計算機の発明によって”計算力”がそれまでのような価値を失ったように、AIの発達によって”考える”ということの価値が低下するということです。
厳密には、AIが行なっているのは”思考”ではなく”パターンの発見や特定・識別・予測”です。
しかし、そういったAI技術は誰もが行うことのできるような”思考”の価値を奪うものとなるでしょう。
なぜかといえば、AIには感情が(現時点では全く)ありませんが、実は人間の脳で行われていることも”パターンの発見や特定・識別・予測”と大きくは変わらないものであるためです。

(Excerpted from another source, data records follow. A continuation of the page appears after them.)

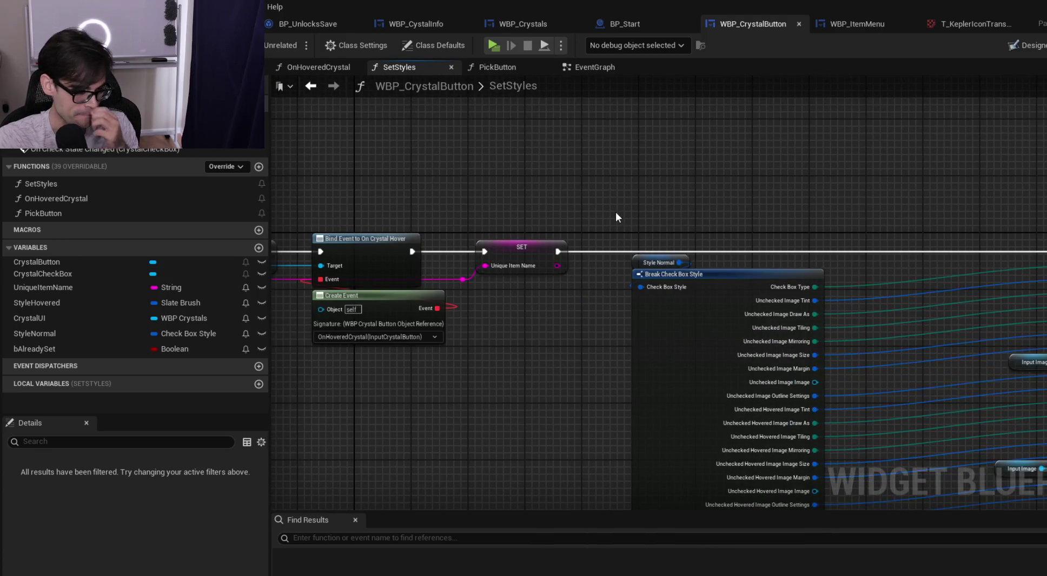
{"action": "mouse_move", "coordinate": [612, 228]}
{"action": "left_mouse_down"}
{"action": "mouse_move", "coordinate": [945, 339]}
{"action": "mouse_move", "coordinate": [1044, 471]}
{"action": "mouse_move", "coordinate": [1043, 326]}
{"action": "mouse_move", "coordinate": [857, 277]}
{"action": "left_mouse_up"}
{"action": "scroll", "coordinate": [944, 339], "scroll_direction": "down", "scroll_amount": 3}
{"action": "scroll", "coordinate": [621, 277], "scroll_direction": "up", "scroll_amount": 5}
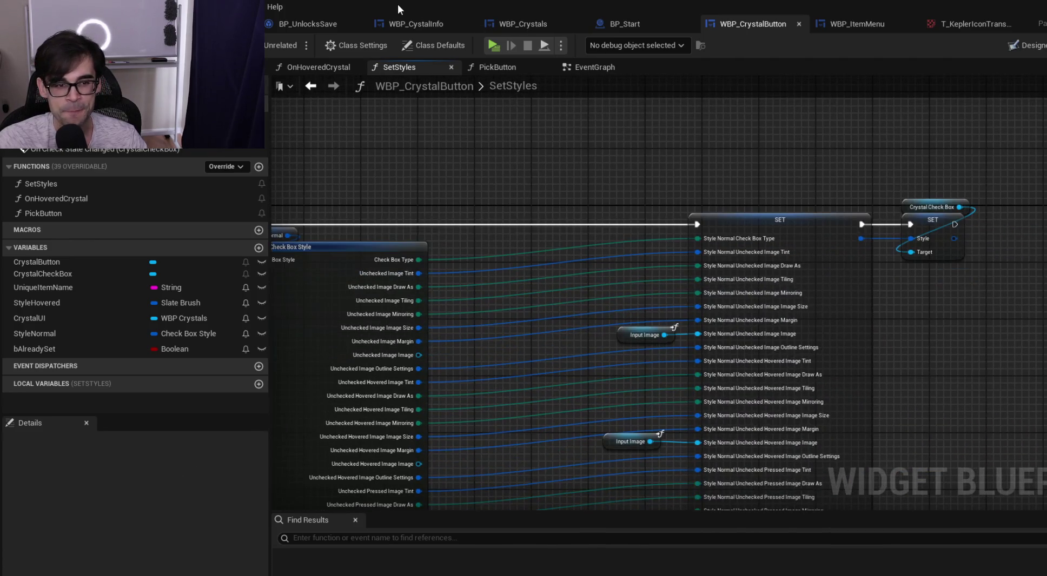
{"action": "left_click", "coordinate": [627, 22]}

(余談ですが、AI研究が人間の脳のメカニズムを解き明かすという見方もあります)
「人間にしかできないタスク」が「機械にもできるタスク」へと変化するのです。
もしもAIやロボティクスなどのテクノロジーが、あなたの行っている仕事をより低コストで行うことができるようになれば、あなたは職を失うのです。
これはもっと先の話ですが、ドラえもんが本当に生まれた場合、「ドラえもんにはできなくてあなたにはできること」は一体どれだけあるでしょうか。

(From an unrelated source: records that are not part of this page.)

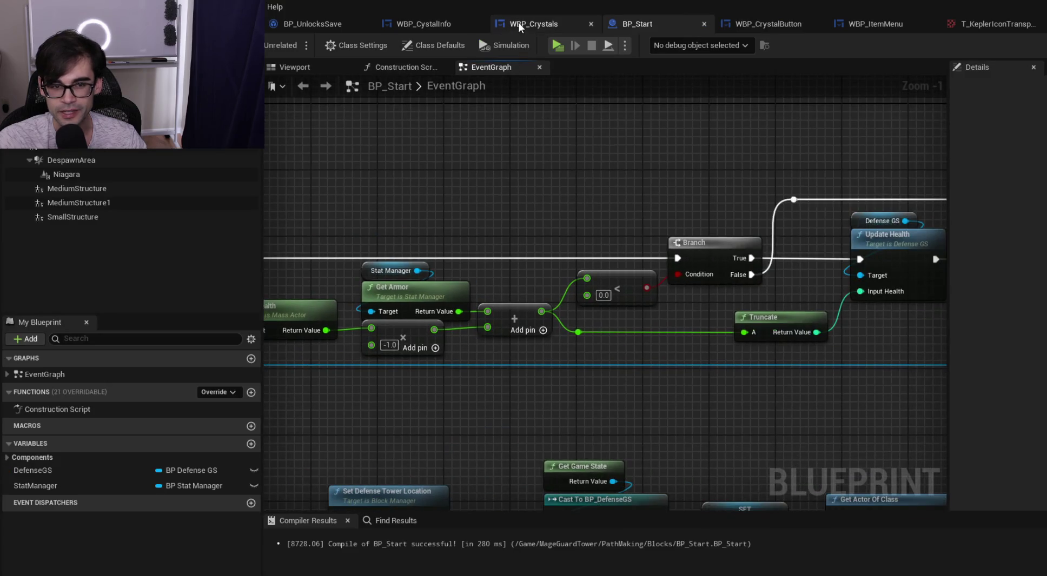
In WBP_Crystals, look over the Create Widget, Add Child and Set Styles nodes
{"action": "left_click", "coordinate": [518, 23]}
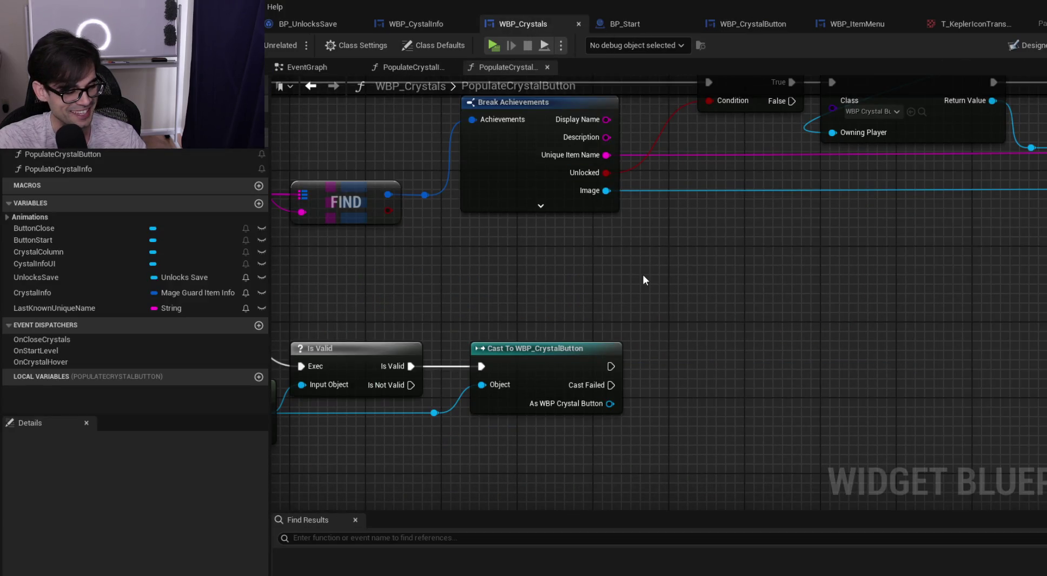
{"action": "scroll", "coordinate": [642, 274], "scroll_direction": "down", "scroll_amount": 1}
{"action": "mouse_move", "coordinate": [642, 275]}
{"action": "left_mouse_down"}
{"action": "mouse_move", "coordinate": [513, 275]}
{"action": "mouse_move", "coordinate": [951, 117]}
{"action": "left_mouse_up"}
{"action": "left_click", "coordinate": [952, 116]}
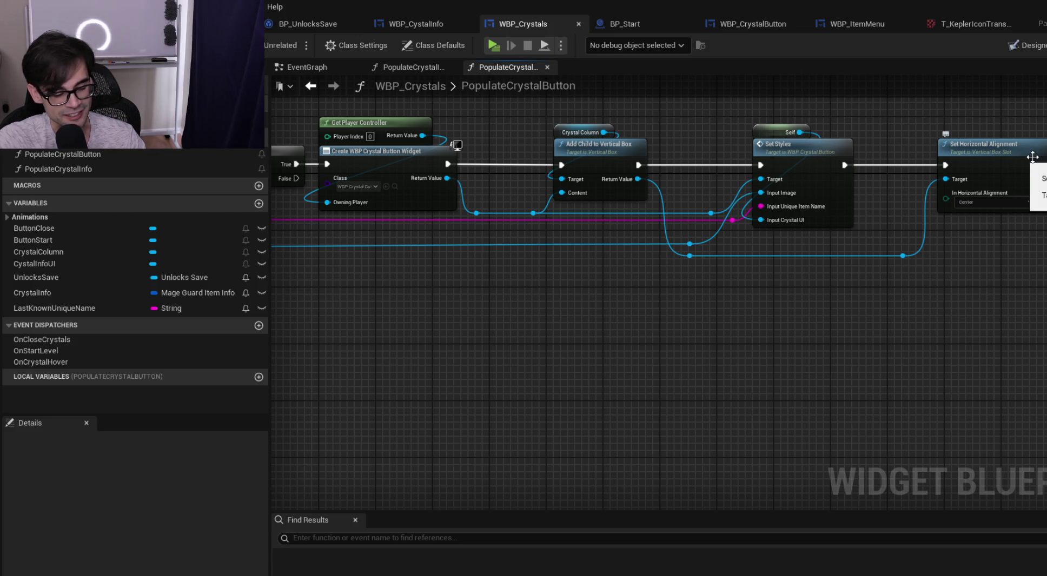
{"action": "mouse_move", "coordinate": [1043, 116]}
{"action": "left_mouse_down"}
{"action": "mouse_move", "coordinate": [780, 325]}
{"action": "mouse_move", "coordinate": [408, 315]}
{"action": "mouse_move", "coordinate": [345, 303]}
{"action": "mouse_move", "coordinate": [283, 310]}
{"action": "left_mouse_up"}
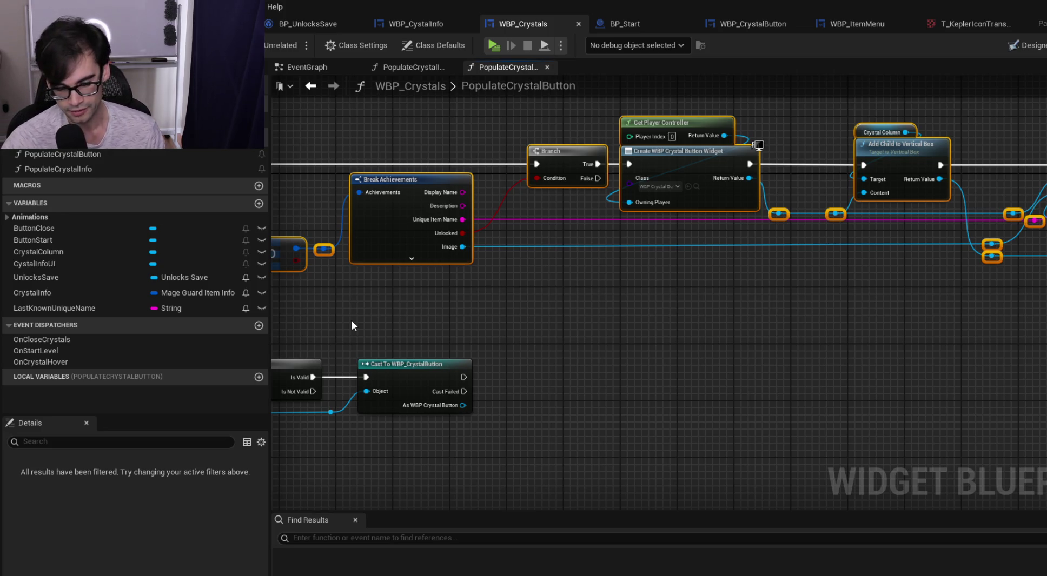
{"action": "left_click", "coordinate": [352, 288]}
Inspect the FIND node and its downstream nodes, then open the T_KeplerIcon texture
{"action": "mouse_move", "coordinate": [352, 288]}
{"action": "left_mouse_down"}
{"action": "mouse_move", "coordinate": [388, 306]}
{"action": "mouse_move", "coordinate": [509, 321]}
{"action": "left_mouse_up"}
{"action": "scroll", "coordinate": [510, 321], "scroll_direction": "down", "scroll_amount": 3}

そういった意味で、単純なタスクをこなしたり、誰にでもできるような思考を働かせたりするだけでなく、「あなたにしかできない仕事」「あなたにしかできない思考」を行っていくことが重要なのです。
現状のあなたに、それができるでしょうか。
その自信がないのならば、自己投資を行い、あなたを磨いていくことが必要です。
自己投資の重要性-転職編-
終身雇用。
これは旧来の日本型経営システムです。
戦後日本では、「1つの仕事を定年まで続ける」という前提をもとに社会が構築されました。

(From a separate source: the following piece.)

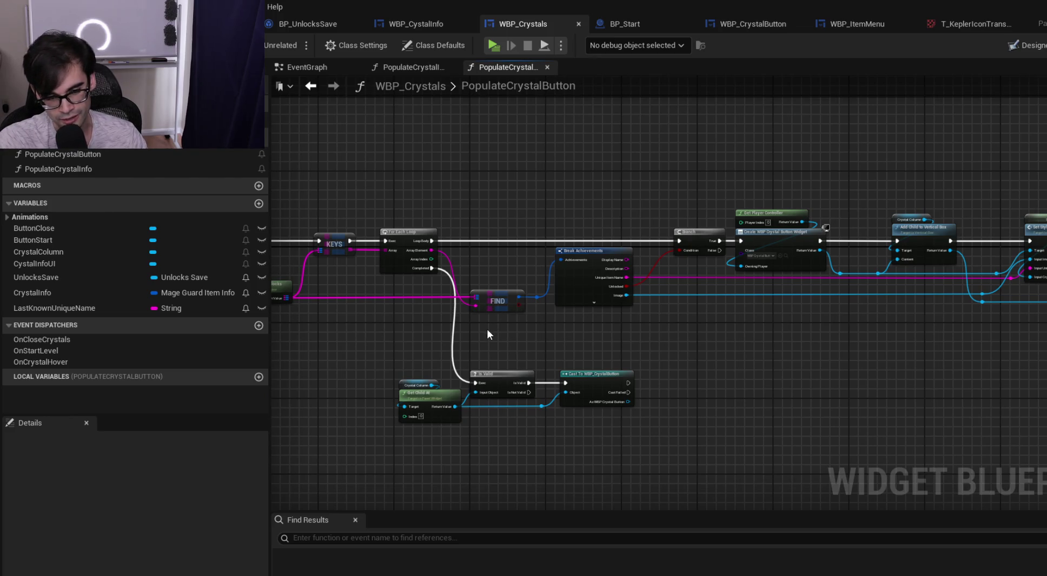
{"action": "left_click_drag", "start_coordinate": [469, 322], "coordinate": [1044, 203]}
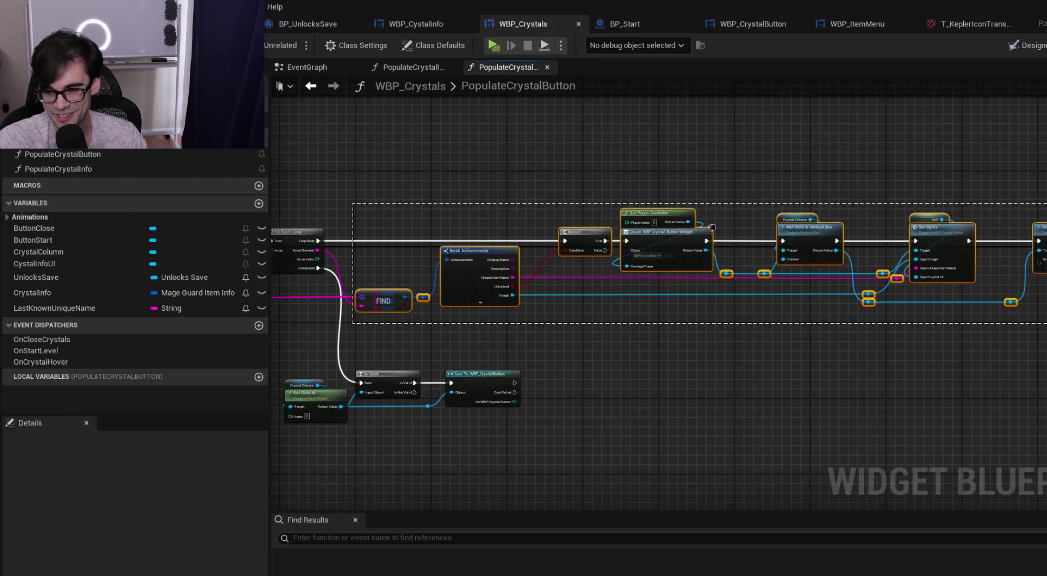
{"action": "left_click", "coordinate": [670, 163]}
{"action": "left_click_drag", "start_coordinate": [494, 193], "coordinate": [605, 190]}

そして、現在もこのような企業風土や価値観は色濃く残っています。
しかし、記事の冒頭でも述べた通り、多くの職はそう遠くない未来になくなります。
また、企業の平均寿命は30年にも満たないというデータは多く存在します。
つまり、現代においては終身雇用の前提は崩れ去ったといえるのです。
あなたの働く会社が突然倒産したとして、次にあなたはどのような職に就くのでしょうか。
次は、どんな職に就きたいですか?
しかし…もしかすると、あなたは職を選べる立場にはないかもしれません。
もしもあなたに、他の人にない知識やスキル、魅力がなければ、「どうにか雇ってくれる先を探す」という転職活動が始まるでしょう。
つまり、失業はあなたを困難な道へと陥れる可能性が高いということです。
しかし、もしもあなたが他の人にない知識やスキル、魅力をもち合わせていたのならば、状況は大きく変わってきます。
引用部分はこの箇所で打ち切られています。